++++ Entries

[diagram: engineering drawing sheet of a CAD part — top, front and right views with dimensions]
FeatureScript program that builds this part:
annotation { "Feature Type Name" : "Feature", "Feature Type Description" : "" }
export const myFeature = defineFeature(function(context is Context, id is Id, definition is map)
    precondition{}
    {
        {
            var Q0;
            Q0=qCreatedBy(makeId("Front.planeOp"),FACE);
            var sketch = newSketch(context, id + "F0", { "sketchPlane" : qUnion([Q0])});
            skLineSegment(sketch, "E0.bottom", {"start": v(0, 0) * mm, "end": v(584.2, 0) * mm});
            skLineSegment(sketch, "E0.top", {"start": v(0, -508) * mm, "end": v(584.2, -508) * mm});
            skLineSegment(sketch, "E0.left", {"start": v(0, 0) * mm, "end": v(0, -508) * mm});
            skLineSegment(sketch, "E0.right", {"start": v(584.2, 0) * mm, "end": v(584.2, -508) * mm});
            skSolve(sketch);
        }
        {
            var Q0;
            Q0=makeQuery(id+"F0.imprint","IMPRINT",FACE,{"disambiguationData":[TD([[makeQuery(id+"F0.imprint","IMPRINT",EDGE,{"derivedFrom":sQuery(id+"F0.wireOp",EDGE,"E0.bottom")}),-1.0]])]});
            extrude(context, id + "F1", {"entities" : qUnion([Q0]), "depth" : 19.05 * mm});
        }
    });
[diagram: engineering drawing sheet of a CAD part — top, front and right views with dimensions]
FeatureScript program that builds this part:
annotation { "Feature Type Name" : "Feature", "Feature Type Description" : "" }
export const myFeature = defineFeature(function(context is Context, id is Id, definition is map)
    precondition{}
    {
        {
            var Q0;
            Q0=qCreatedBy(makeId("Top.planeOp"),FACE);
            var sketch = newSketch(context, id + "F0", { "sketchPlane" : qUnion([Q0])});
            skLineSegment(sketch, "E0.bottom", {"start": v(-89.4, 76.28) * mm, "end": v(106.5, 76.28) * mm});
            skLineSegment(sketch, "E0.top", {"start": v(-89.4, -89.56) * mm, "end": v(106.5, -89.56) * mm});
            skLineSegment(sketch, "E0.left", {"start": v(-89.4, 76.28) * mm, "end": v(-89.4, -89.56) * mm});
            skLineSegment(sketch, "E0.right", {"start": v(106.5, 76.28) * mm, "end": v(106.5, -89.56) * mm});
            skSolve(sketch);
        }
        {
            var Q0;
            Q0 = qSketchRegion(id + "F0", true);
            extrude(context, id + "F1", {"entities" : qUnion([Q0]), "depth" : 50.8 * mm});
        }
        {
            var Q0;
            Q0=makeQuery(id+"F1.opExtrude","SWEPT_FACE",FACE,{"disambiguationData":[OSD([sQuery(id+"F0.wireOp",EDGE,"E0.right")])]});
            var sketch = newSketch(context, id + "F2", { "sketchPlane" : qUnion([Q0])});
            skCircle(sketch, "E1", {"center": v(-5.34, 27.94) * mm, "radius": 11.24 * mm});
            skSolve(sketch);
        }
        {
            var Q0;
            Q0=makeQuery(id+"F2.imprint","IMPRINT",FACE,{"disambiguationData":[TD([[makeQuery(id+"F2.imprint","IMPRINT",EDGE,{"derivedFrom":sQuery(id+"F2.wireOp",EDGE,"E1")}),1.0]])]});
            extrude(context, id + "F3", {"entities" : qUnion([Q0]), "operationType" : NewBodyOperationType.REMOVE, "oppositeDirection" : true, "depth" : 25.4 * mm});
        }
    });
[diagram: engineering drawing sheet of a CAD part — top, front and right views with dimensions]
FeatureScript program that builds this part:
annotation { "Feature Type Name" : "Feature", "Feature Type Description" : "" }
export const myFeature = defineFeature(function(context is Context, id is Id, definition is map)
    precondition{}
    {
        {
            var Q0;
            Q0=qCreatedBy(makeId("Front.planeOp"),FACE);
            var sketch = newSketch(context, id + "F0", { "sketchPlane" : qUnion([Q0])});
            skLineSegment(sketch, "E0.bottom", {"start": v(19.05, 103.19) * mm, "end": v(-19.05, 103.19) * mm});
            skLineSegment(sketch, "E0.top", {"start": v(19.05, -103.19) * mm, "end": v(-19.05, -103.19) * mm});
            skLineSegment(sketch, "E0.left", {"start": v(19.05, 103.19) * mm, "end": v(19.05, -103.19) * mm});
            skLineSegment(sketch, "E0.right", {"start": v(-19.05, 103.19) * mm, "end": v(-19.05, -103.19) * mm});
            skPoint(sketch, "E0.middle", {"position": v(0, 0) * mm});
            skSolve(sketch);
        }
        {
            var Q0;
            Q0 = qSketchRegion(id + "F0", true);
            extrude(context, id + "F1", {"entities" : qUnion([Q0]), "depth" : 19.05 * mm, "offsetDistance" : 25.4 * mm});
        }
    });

++++++++

▶ _Set exercise_
Which lines in the data above contain the string "EDGE"? Find each one and copy it out in full.

▶ _Response below_
            Q0=makeQuery(id+"F0.imprint","IMPRINT",FACE,{"disambiguationData":[TD([[makeQuery(id+"F0.imprint","IMPRINT",EDGE,{"derivedFrom":sQuery(id+"F0.wireOp",EDGE,"E0.bottom")}),-1.0]])]});
            Q0=makeQuery(id+"F1.opExtrude","SWEPT_FACE",FACE,{"disambiguationData":[OSD([sQuery(id+"F0.wireOp",EDGE,"E0.right")])]});
            Q0=makeQuery(id+"F2.imprint","IMPRINT",FACE,{"disambiguationData":[TD([[makeQuery(id+"F2.imprint","IMPRINT",EDGE,{"derivedFrom":sQuery(id+"F2.wireOp",EDGE,"E1")}),1.0]])]});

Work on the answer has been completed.